Why Were Six Americans Barred from Leaving Egypt?

  • Share
  • Read Later
Amr Nabil / AP

Egyptians in Cairo’s Tahrir Square set up an obelisk on Jan. 25, 2012, with the names of people who were killed in last year’s uprising to mark the first anniversary of the revolution

Egypt has banned at least six Americans, including the son of Transportation Secretary Ray LaHood, from leaving the country. It’s the latest in a series of embarrassing blows dealt to the Obama Administration, which is also Egypt’s largest benefactor in military aid (at roughly $1.3 billion a year). Last month security forces operating under Egypt’s military-led government raided the offices of 17 nongovernmental organizations, including the Washington-based International Republican Institute (IRI), National Democratic Institute, and Freedom House, confiscating computers and cash and threatening NGO workers with arrest. On Thursday, officials said that Sam LaHood, who heads IRI, and at least five others had been added to a “no-fly list,” even as Michael Posner, head of the State Department’s Bureau of Democracy, Human Rights and Labor, visited Egypt and met with officials. LaHood and his wife had tried to leave Egypt on Saturday but were stopped at the airport.

Human-rights and pro-democracy organizations were among the ex-regime’s favorite targets of censorship and harassment, and activists have accused the ruling Supreme Council of the Armed Forces (SCAF) of using similar tactics in the year since the ousting of President Hosni Mubarak. A near character assassination of the April 6th Youth Movement by Egyptian state media in recent months has stirred hateful rhetoric against the democracy activists in many of Cairo’s lower-class neighborhoods. Many Egyptians were angered by the U.S. government’s close relationship with Mubarak’s authoritarian regime, as well as its perceived silence while Mubarak wielded repressive and often brutal tactics against his citizenry. State media has helped to stoke a rising tide of xenophobia and suspicion, particularly toward Americans, since Mubarak’s ouster.
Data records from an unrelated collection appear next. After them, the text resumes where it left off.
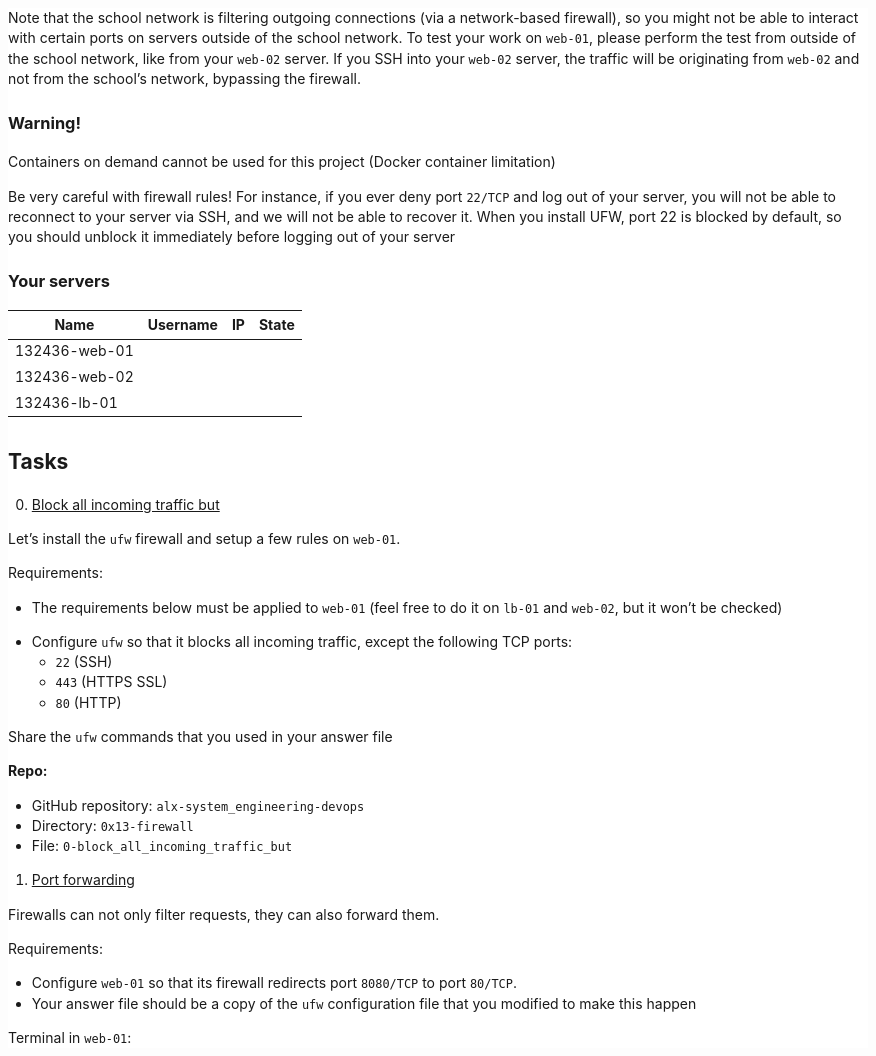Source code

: Note that the school network is filtering outgoing connections (via a network-based firewall), so you might not be able to interact with certain ports on servers outside of the school network. To test your work on `web-01`, please perform the test from outside of the school network, like from your `web-02` server. If you SSH into your `web-02` server, the traffic will be originating from `web-02` and not from the school’s network, bypassing the firewall.

### Warning!

Containers on demand cannot be used for this project (Docker container limitation)

Be very careful with firewall rules! For instance, if you ever deny port `22/TCP` and log out of your server, you will not be able to reconnect to your server via SSH, and we will not be able to recover it. When you install UFW, port 22 is blocked by default, so you should unblock it immediately before logging out of your server

### Your servers

Name	     |	Username    |	IP   |	State	    |
-------------|--------------|--------|--------------|
132436-web-01|		    |	     |		    |
132436-web-02|		    |	     |		    |
132436-lb-01 |		    |	     |		    |

## Tasks

0. [Block all incoming traffic but](0-block_all_incoming_traffic_but)

Let’s install the `ufw` firewall and setup a few rules on `web-01`.

Requirements:

- The requirements below must be applied to `web-01` (feel free to do it on `lb-01` and `web-02`, but it won’t be checked)
* Configure `ufw` so that it blocks all incoming traffic, except the following TCP ports:
	- `22` (SSH)
	- `443` (HTTPS SSL)
	- `80` (HTTP)

Share the `ufw` commands that you used in your answer file

**Repo:**

- GitHub repository: `alx-system_engineering-devops`
- Directory: `0x13-firewall`
- File: `0-block_all_incoming_traffic_but`

1. [Port forwarding](100-port_forwarding)

Firewalls can not only filter requests, they can also forward them.

Requirements:

- Configure `web-01` so that its firewall redirects port `8080/TCP` to port `80/TCP`.
- Your answer file should be a copy of the `ufw` configuration file that you modified to make this happen

Terminal in `web-01`:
Local press reported on Thursday that the military’s attaché in Washington denied the military’s responsibility for the NGO raids, saying the investigation was led and initiated by judicial and police authorities. One of Egypt’s highest-ranking judicial authorities suggests that’s nonsense and hinted that the whole episode smacks of a political agenda. “The NGOs and human-rights and freedom organizations are being targeted because they revealed a lot of crimes and flawed interactions that have been carried out in the transitional phase, and their voices keep getting louder and louder,” says Hesham Genene, head of the Cairo Appeals Court. “I want to ask them: How come now the NGOs don’t have their license and registration? How were they able to function before without them?” he adds, noting that many of the organizations raided have been operating in Egypt for years.
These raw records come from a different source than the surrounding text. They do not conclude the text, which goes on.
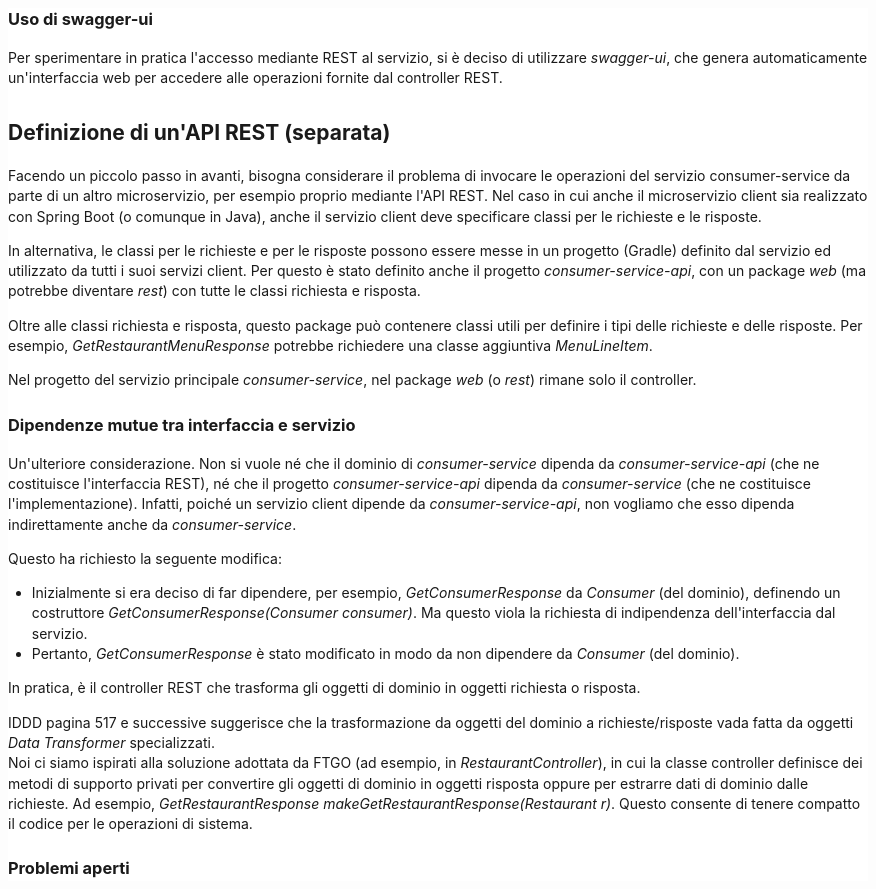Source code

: 
### Uso di swagger-ui 

Per sperimentare in pratica l'accesso mediante REST al servizio, si è deciso di utilizzare *swagger-ui*, che genera automaticamente un'interfaccia web per accedere alle operazioni fornite dal controller REST. 

## Definizione di un'API REST (separata) 

Facendo un piccolo passo in avanti, bisogna considerare il problema di invocare le operazioni del servizio consumer-service da parte di un altro microservizio, per esempio proprio mediante l'API REST. 
Nel caso in cui anche il microservizio client sia realizzato con Spring Boot (o comunque in Java), anche il servizio client deve specificare classi per le richieste e le risposte. 

In alternativa, le classi per le richieste e per le risposte possono essere messe in un progetto (Gradle) definito dal servizio ed utilizzato da tutti i suoi servizi client. 
Per questo è stato definito anche il progetto *consumer-service-api*, con un package *web* (ma potrebbe diventare *rest*) con tutte le classi richiesta e risposta. 

Oltre alle classi richiesta e risposta, questo package può contenere classi utili per definire i tipi delle richieste e delle risposte. Per esempio, *GetRestaurantMenuResponse* potrebbe richiedere una classe aggiuntiva *MenuLineItem*. 

Nel progetto del servizio principale *consumer-service*, nel package *web* (o *rest*) rimane solo il controller. 

### Dipendenze mutue tra interfaccia e servizio 

Un'ulteriore considerazione. 
Non si vuole né che il dominio di *consumer-service* dipenda da *consumer-service-api* (che ne costituisce l'interfaccia REST), né che il progetto *consumer-service-api* dipenda da *consumer-service* (che ne costituisce l'implementazione). Infatti, poiché un servizio client dipende da *consumer-service-api*, non vogliamo che esso dipenda indirettamente anche da *consumer-service*.

Questo ha richiesto la seguente modifica: 
* Inizialmente si era deciso di far dipendere, per esempio, *GetConsumerResponse* da *Consumer* (del dominio), definendo un costruttore *GetConsumerResponse(Consumer consumer)*. Ma questo viola la richiesta di indipendenza dell'interfaccia dal servizio. 
* Pertanto, *GetConsumerResponse* è stato modificato in modo da non dipendere da *Consumer* (del dominio). 

In pratica, è il controller REST che trasforma gli oggetti di dominio in oggetti richiesta o risposta.

IDDD pagina 517 e successive suggerisce che la trasformazione da oggetti del dominio a richieste/risposte vada fatta da oggetti *Data Transformer* specializzati.  
Noi ci siamo ispirati alla soluzione adottata da FTGO (ad esempio, in *RestaurantController*), in cui la classe controller definisce dei metodi di supporto privati per convertire gli oggetti di dominio in oggetti risposta oppure per estrarre dati di dominio dalle richieste. Ad esempio, *GetRestaurantResponse makeGetRestaurantResponse(Restaurant r)*. Questo consente di tenere compatto il codice per le operazioni di sistema. 
  
### Problemi aperti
But what the country’s military rulers are aiming for is hard to pinpoint. It’s possible they’re hoping for leverage over the aid, which Congress recently passed legislation on, linking it to pro-democratic reforms. It’s a condition that Mubarak’s government lobbied against, and the ruling generals—at one time appointed by Mubarak—are unlikely to be any different. But the amplified pressure on NGOs could be a gamble. The move may well anger members of Congress more than it sways them to the military’s side.
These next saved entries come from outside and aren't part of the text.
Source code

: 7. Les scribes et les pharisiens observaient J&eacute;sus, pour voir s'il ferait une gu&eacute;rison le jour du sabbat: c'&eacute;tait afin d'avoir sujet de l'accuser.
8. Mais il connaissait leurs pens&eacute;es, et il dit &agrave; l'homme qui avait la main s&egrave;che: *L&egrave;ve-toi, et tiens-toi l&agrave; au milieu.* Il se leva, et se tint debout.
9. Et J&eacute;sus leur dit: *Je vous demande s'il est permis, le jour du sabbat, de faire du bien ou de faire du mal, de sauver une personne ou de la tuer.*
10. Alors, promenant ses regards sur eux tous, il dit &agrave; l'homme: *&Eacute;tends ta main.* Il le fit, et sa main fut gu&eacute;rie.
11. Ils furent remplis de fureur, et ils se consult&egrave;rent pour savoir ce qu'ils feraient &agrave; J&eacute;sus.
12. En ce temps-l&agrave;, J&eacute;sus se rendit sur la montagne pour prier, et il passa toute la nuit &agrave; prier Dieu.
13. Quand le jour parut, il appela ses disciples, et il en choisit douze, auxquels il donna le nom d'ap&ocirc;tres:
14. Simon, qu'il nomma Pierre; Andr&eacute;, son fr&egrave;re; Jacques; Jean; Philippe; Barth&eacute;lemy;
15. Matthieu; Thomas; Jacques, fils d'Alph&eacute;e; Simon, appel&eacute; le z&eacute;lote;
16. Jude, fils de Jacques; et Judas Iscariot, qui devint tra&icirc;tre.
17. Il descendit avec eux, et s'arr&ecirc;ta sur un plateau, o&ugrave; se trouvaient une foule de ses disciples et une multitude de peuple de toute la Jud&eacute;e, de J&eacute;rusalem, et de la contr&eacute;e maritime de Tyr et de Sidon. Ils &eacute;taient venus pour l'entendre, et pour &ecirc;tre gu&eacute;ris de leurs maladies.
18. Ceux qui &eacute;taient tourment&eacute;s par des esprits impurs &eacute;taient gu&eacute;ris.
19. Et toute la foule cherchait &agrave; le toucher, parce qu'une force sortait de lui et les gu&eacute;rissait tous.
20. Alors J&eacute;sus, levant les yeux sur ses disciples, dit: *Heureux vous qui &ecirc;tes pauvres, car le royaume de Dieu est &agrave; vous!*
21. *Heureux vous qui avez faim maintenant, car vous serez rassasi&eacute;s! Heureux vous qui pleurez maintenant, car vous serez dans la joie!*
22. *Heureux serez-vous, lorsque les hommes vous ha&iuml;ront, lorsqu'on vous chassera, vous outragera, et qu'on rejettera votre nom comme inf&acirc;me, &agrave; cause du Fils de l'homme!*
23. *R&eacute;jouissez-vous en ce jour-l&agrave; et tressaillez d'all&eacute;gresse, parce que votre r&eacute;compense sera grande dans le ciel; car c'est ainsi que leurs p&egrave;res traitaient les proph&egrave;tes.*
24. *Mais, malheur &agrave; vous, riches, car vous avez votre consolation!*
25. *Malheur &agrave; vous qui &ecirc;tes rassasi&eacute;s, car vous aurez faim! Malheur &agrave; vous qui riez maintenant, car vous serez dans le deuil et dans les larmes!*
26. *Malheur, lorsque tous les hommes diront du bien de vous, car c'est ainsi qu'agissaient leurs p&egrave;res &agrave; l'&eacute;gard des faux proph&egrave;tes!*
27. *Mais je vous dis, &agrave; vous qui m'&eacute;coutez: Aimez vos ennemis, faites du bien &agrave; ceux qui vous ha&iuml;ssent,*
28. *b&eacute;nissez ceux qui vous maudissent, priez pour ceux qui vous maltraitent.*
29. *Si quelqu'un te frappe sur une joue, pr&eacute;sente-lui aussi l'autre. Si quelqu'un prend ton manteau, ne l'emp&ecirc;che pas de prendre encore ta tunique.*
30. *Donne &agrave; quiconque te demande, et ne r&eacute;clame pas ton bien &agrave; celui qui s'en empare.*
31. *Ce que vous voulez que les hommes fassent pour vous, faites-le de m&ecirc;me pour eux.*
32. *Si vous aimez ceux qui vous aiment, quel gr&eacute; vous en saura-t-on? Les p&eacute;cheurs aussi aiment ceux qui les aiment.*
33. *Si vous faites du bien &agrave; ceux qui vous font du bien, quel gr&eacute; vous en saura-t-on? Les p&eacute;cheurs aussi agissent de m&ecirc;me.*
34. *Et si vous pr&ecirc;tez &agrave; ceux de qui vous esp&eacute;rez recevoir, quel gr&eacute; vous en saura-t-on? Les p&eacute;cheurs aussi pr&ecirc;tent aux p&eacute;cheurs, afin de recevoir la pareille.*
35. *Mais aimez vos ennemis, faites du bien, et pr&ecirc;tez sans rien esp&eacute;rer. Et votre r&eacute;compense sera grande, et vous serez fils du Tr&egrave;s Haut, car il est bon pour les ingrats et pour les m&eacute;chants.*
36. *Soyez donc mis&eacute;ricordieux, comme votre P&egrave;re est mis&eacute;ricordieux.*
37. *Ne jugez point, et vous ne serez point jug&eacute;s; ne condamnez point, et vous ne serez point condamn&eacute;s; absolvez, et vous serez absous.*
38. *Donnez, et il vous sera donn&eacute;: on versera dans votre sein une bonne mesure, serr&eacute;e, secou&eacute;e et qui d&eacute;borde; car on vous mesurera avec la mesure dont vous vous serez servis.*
Many Egyptians are hoping the U.S. will take a tougher stance on SCAF than it did with Mubarak. “American policy was mistaken in trying to earn the goodwill of the regimes rather than the people,” Genene says. That has fueled mistrust and created a “barricade” between Egyptians and the U.S. government. But the U.S. has an opportunity to be better allies to a post-Mubarak Egypt, he says. “There hasn’t been much change yet,” he says. “But the hope is there.”